The end result is a superbly edited and surprisingly nuanced look at the world through the eyes of Youtube visitors on July 24, 2010. The film was cut together from more than 4500 hours of footage - and Macdonald admits the response was a surprise.

"We didn't know what we would get," he said. "We were told by Youtube because they had done something before called the Youtube orchestra, getting people to play instruments and basically audition on Youtube and if you were chosen you would get flown to New York to play in an orchestra. So from that they had 5000 entries from around the world, so they reckoned we'd get 12,000 and we ended up with 81,000 or something like that."

He worked with a team of 23 editors, under the watchful eye of Joe Walker, who painstakingly sifted through all of the videos sent in, cataloguing them in a database via keyword and giving them a star rating. At the end of the process, there was around 250 hours of raw material which Macdonald whittled down to the final 90-minute film.

"We figured there were what we called our 'structural buttresses' which were the strongest films or the strongest characters and there was about 20 of those and that was the first thing," he said "We said, okay, we think these are the strongest bits of film, how can we structure this in a way so that we can go from dark to light to dark to light and then we started filling in the gaps. For example, we knew we wanted to have images of people getting up, so we went through all the most interesting images of that, people walking the planet, as it were, there's a big montage of that and that was where the database came in so handy."

Macdonald says the process was fascinating, bringing out the "voyeur" in him. But he is also interested in the way that it blends the old with the new.

"The interesting thing about this film it is at one and the same time a very new film that could only be done now with the web and with cheap digital cameras but at the same time it's a very old-fashioned kind of film because it's an archive film, like films that have been made such as the World At War.

"Films that have taken archive and manipulated and used that to express a story or a narrative and their own preoccupations. So it's interesting that the film has very traditional, old-fashioned documentary roots in one way but it's also bang up to the minute and technologically cutting edge at the same time."

Read the full interview with Macdonald, here.

I wrap up the day with late night film The Cinema Hold Up (Asalto Al Cine), which broadly comes under the category of outsider teens - this time those who are disenfranchised in Mexico.

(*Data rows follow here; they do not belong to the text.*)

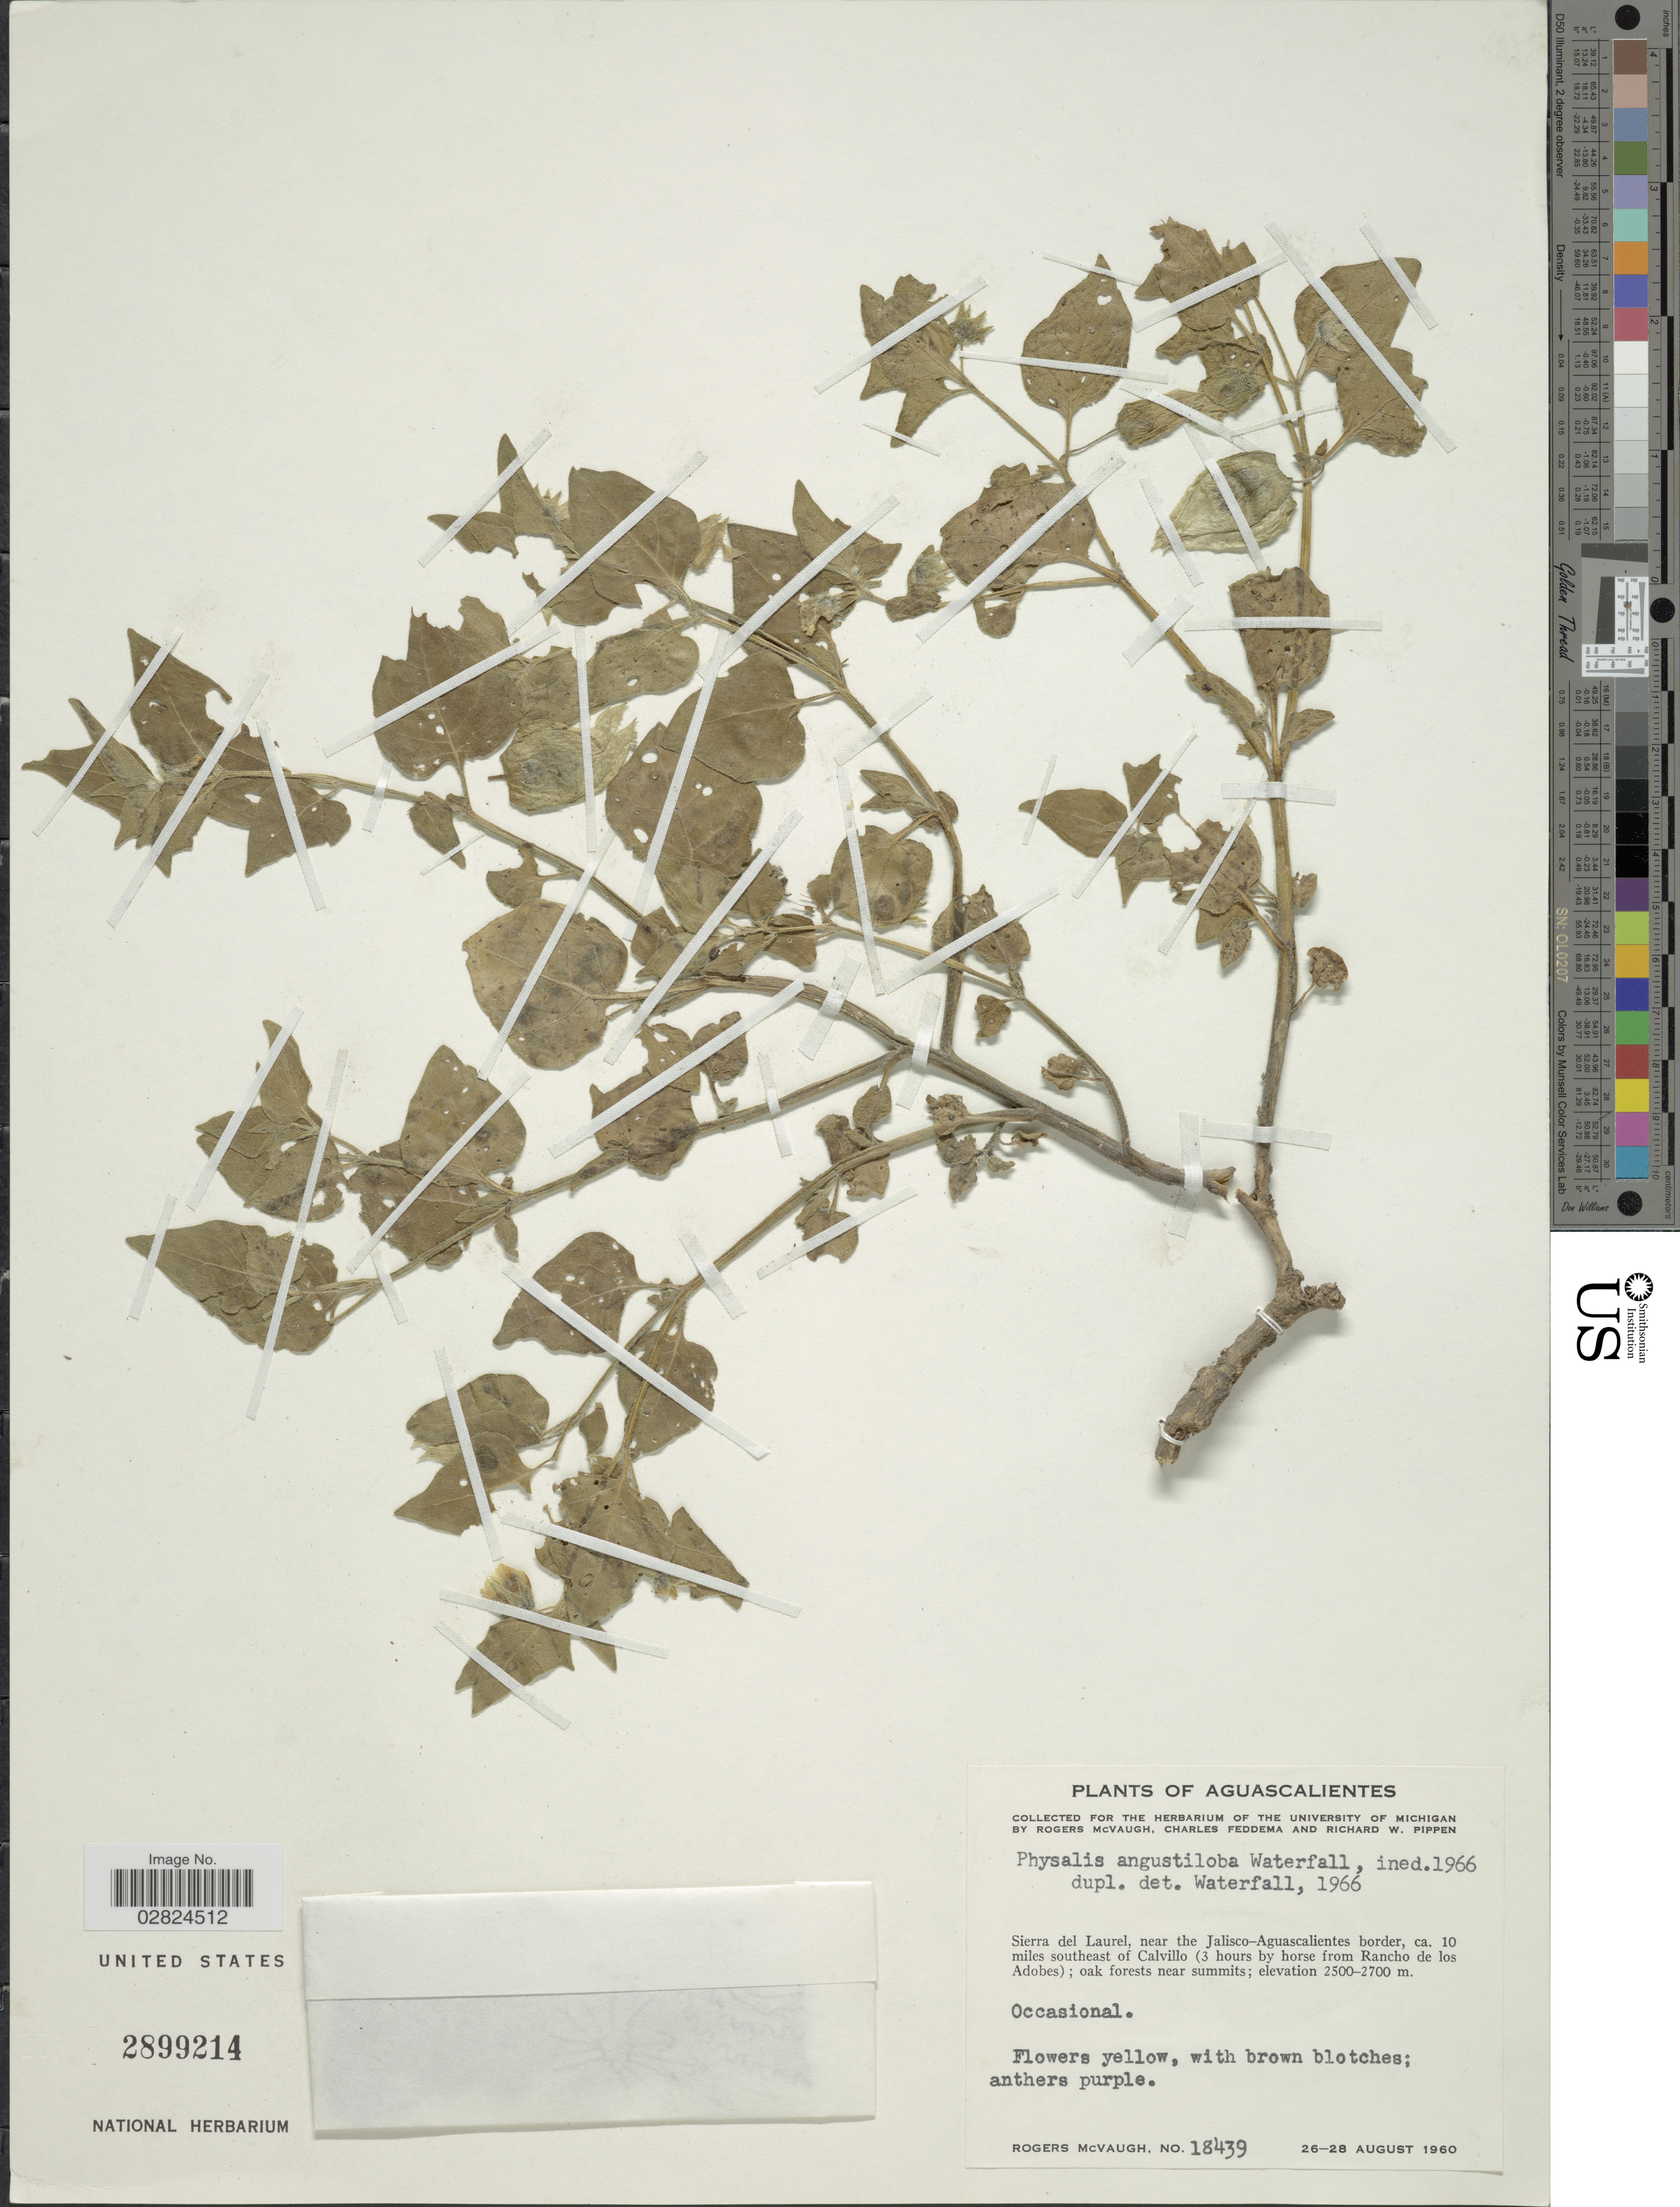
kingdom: Plantae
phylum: Tracheophyta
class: Magnoliopsida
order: Solanales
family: Solanaceae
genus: Physalis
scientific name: Physalis angustiloba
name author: Waterf.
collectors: R. McVaugh, C. Feddema & R. W. Pippen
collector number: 18439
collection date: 1960-08-26/1960-08-28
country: Mexico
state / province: Aguascalientes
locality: Sierra del Laurel, near the Jalisco-Aguascalientes border, ca. 10 miles southeast of Calvillo (3 hours by horse from Rancho de los Adobes).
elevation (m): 2500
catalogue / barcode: US 2899214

Although dramatically driven by an actual cinema heist plot device, it is the character drama which holds the joy in this impressive debut from Iria Gómez Concheiro.

Her slow build attitude towards the heist at the heart of the film, allows us to step into the world of Negus (Gabino Rodriguez) and his friends - a world that holds little in the way of excitement except the headrush of grafitti and where adults are more of a hinderance than a help. Expertly directing both professional and non-professional actors, she offers a realistic portrait of life for many. Particularly interesting is her focus on the child-like aspect of the teenagers, showing that although they may be weilding guns they are, in many ways, just lost boys and girls, whose lives could change if only they received more attention from the adults who surround them.